C’est pourtant à la puissance publique, à l’État, d’assurer le développement du territoire. C’est à elle de promouvoir une politique de la Ville qui assure une réelle égalité. C’est à elle de veiller à ce que les citoyens ne subissent pas, selon leur quartier, de discriminations. C’est donc à elle, pour l’intérêt général, de forger les outils nécessaires. Dans le cas présent, pour financer l’économie, un pôle public financier doit rompre avec le comportement des banques privées qui abandonnent leur rôle fondamental, préférant la spéculation à l’investissement.
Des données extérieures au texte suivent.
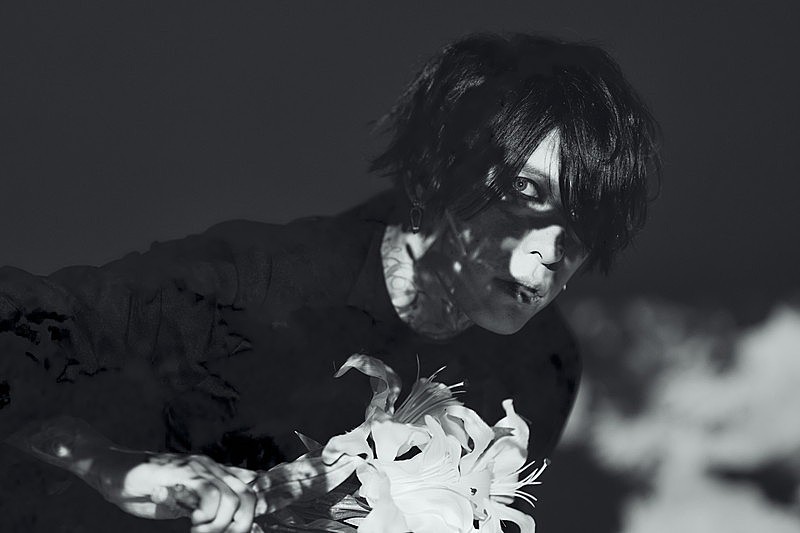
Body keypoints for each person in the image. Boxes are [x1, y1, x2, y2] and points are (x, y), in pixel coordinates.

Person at [0, 33, 659, 532]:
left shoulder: (542, 365)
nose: (554, 250)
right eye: (525, 190)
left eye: (585, 221)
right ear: (439, 171)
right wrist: (98, 459)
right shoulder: (259, 284)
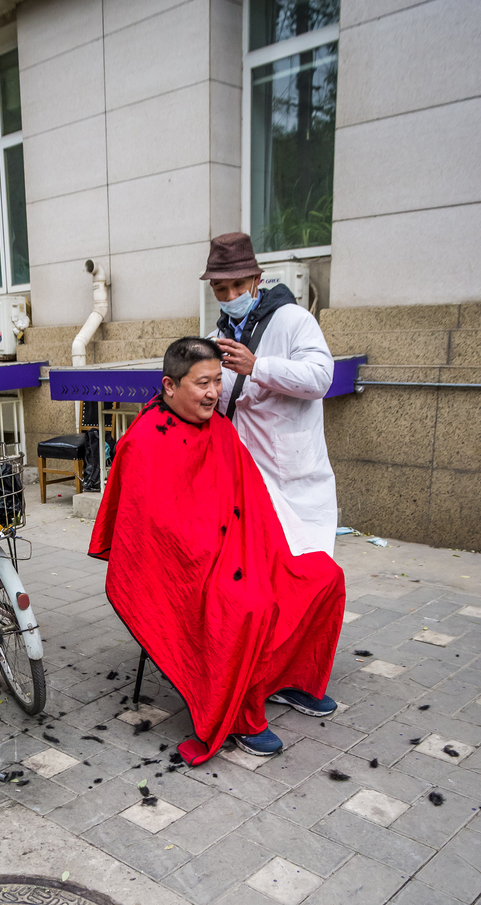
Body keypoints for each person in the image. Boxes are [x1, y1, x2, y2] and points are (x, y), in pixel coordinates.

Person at [88, 337, 345, 762]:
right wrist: (214, 556)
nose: (213, 393)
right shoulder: (144, 441)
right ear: (170, 386)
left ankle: (284, 680)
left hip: (243, 551)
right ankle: (242, 716)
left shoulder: (219, 428)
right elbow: (153, 530)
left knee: (323, 577)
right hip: (184, 567)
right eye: (202, 383)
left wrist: (266, 549)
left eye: (218, 382)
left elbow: (252, 498)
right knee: (247, 604)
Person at [202, 230, 341, 720]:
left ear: (257, 280)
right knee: (260, 586)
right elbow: (217, 397)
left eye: (238, 286)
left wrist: (259, 366)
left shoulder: (294, 320)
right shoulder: (219, 329)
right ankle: (264, 676)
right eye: (221, 289)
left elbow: (320, 378)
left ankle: (298, 679)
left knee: (311, 580)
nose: (231, 297)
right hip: (246, 477)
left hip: (297, 476)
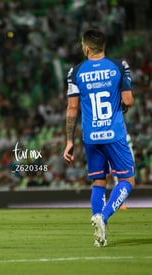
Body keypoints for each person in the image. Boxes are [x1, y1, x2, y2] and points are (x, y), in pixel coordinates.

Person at [63, 28, 135, 247]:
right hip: (114, 133)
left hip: (91, 136)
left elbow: (72, 109)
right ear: (103, 46)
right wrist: (121, 106)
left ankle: (100, 233)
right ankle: (102, 217)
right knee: (127, 180)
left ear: (85, 47)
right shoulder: (119, 66)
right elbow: (129, 100)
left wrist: (69, 140)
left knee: (98, 181)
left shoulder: (75, 72)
C’est cela qui aidera « les entrepreneurs des quartiers en difficulté ». Les injustices criantes ne peuvent être réparées par quelques puissants flairant la bonne aubaine. C’est encore plus vrai pour une relance sociale et écologique de l’activité, et non un encouragement au productivisme. Ainsi, la poignée d’élus, majoritairement de droite, prétendue « Association nationale d’élus locaux pour la diversité » (Aneld), qui ont cru malin d’aller s’adresser à l’émir du Qatar pour « qu’il investisse dans nos banlieues » est totalement déboussolée. Elle rejoint la cohorte des idiots utiles à l’ultralibéralisme qui acceptent la libre-circulation des capitaux privés rapaces qui vampirisent les entreprises et attaquent les dettes souveraines sur les marchés. J’admets, avec regret, que le partenariat « public-privé » est à la mode actuellement, bien que souvent ruineux pour les collectivités. Ce n’est pas une raison pour se résigner et se lancer dans une nouvelle fuite en avant. Ici, l’exemple est trop caricatural pour que l’on reste silencieux. Car, enfin, on est en droit de s’indigner de l’origine de cet argent.
Le Qatar est une monarchie absolue ** où les partis politiques sont interdits. Les syndicats, à peine autorisés depuis cinq ans pour les nationaux, sont exsangues. Les ouvriers étrangers, employés notamment pour le Mondial 2022 de football, y sont « honteusement exploités », selon la Confédération des syndicats internationale (CSI). Il leur est interdit de vivre dans les mêmes quartiers que les Qataris. Demander au Qatar d’aider à « la promotion de la diversité » dans nos banlieues est une farce de mauvais goût. Un peu comme si, dans les années 1980, on avait demandé à l’Afrique du Sud, où régnait l’apartheid, de financer la lutte contre le racisme dans l’Hexagone.